Certain jurisdictions have an extensive history of offering credit insurance programs through various financial institutions. In such jurisdictions, individuals typically pay a premium in exchange for insurance coverage that promises to pay insurance as a monthly sum in the event that the insured experiences a hardship brought on by any one of a number of named coverage losses such as death, disability or unemployment. The costs (called a “premium”) for the coverage are usually charged monthly, and are calculated as a percentage of the outstanding balance.
Creditor insurance is usually available as part of a group insurance policy rather than an individual policy, where either the borrower or the financial institution is the owner and beneficiary of the group policy. The borrower is known as the insured. Creditor insurance can be a low-cost, convenient way of providing insurance coverage to individuals. Creditor insurance is distributed through financial institutions, auto dealers, mortgage brokers and lending institutions. Enrollment is typically voluntary and is most often made available at the time you enter your credit granting or leasing agreement.

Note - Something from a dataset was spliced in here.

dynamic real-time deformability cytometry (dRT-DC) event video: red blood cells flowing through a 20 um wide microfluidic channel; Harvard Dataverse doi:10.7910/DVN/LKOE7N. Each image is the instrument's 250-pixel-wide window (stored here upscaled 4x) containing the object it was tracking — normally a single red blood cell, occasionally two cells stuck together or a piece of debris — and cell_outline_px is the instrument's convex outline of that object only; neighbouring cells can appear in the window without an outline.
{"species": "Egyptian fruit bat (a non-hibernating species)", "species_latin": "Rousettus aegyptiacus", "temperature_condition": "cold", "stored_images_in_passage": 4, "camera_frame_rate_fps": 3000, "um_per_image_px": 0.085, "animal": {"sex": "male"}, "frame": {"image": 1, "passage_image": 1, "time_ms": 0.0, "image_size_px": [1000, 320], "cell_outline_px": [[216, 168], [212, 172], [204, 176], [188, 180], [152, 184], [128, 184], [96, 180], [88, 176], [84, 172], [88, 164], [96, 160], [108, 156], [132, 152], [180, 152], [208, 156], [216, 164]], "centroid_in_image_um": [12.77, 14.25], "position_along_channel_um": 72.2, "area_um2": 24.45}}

In most cases, creditor insurance products cover the minimum monthly outstanding balance. Some insurance companies and financial institutions have attempted to enhance the value proposition by offering benefits beyond a minimum monthly benefit or the outstanding credit balance associated with a credit facility. However, no approved creditor insurance product has attempted to provide individuals with the benefit to fund future payment commitments, but instead such products only cover existing debt commitments.

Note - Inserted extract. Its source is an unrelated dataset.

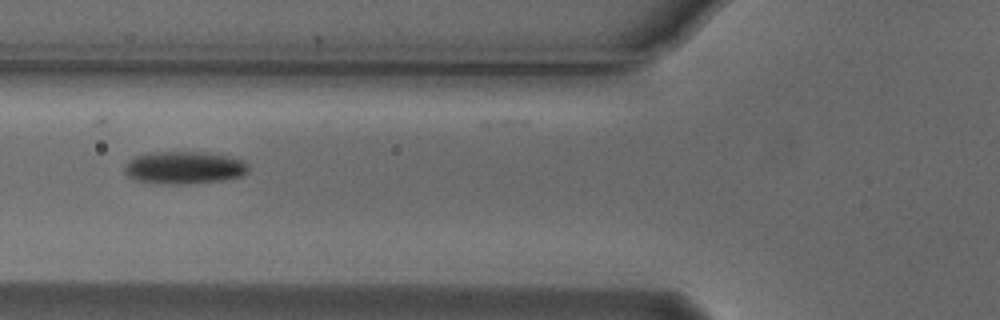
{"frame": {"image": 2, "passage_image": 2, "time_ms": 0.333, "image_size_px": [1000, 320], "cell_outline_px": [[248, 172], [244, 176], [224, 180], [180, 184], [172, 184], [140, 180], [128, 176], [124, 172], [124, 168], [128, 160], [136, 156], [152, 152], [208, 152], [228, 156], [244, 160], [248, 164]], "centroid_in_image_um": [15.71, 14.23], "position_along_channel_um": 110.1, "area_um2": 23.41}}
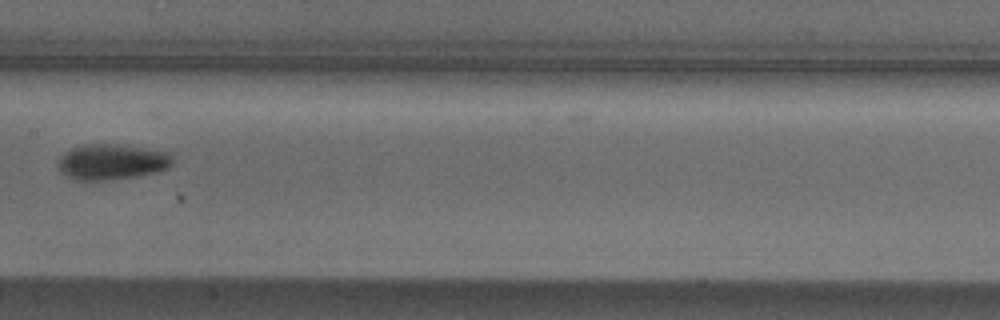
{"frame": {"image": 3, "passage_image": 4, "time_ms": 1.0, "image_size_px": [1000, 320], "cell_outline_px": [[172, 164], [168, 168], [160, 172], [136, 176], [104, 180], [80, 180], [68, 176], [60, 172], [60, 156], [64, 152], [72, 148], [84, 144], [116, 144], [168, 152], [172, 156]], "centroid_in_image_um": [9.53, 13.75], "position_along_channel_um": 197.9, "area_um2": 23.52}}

Additionally, the lack of control and ability to customize coverage to suit the individual's situation is a limitation of creditor insurance. Individuals may not fully benefit from a “one size fits all” type product solution. Some individual may recognize a credit risk in other areas beyond credit card debts, and thus the individual may be more concerned with other non-discretional payment obligations or commitments. In part, the inherent lack of choices and concerns with the perceived individual value has lead to some level of scrutiny of these products from various regulatory bodies and individual advocacy groups.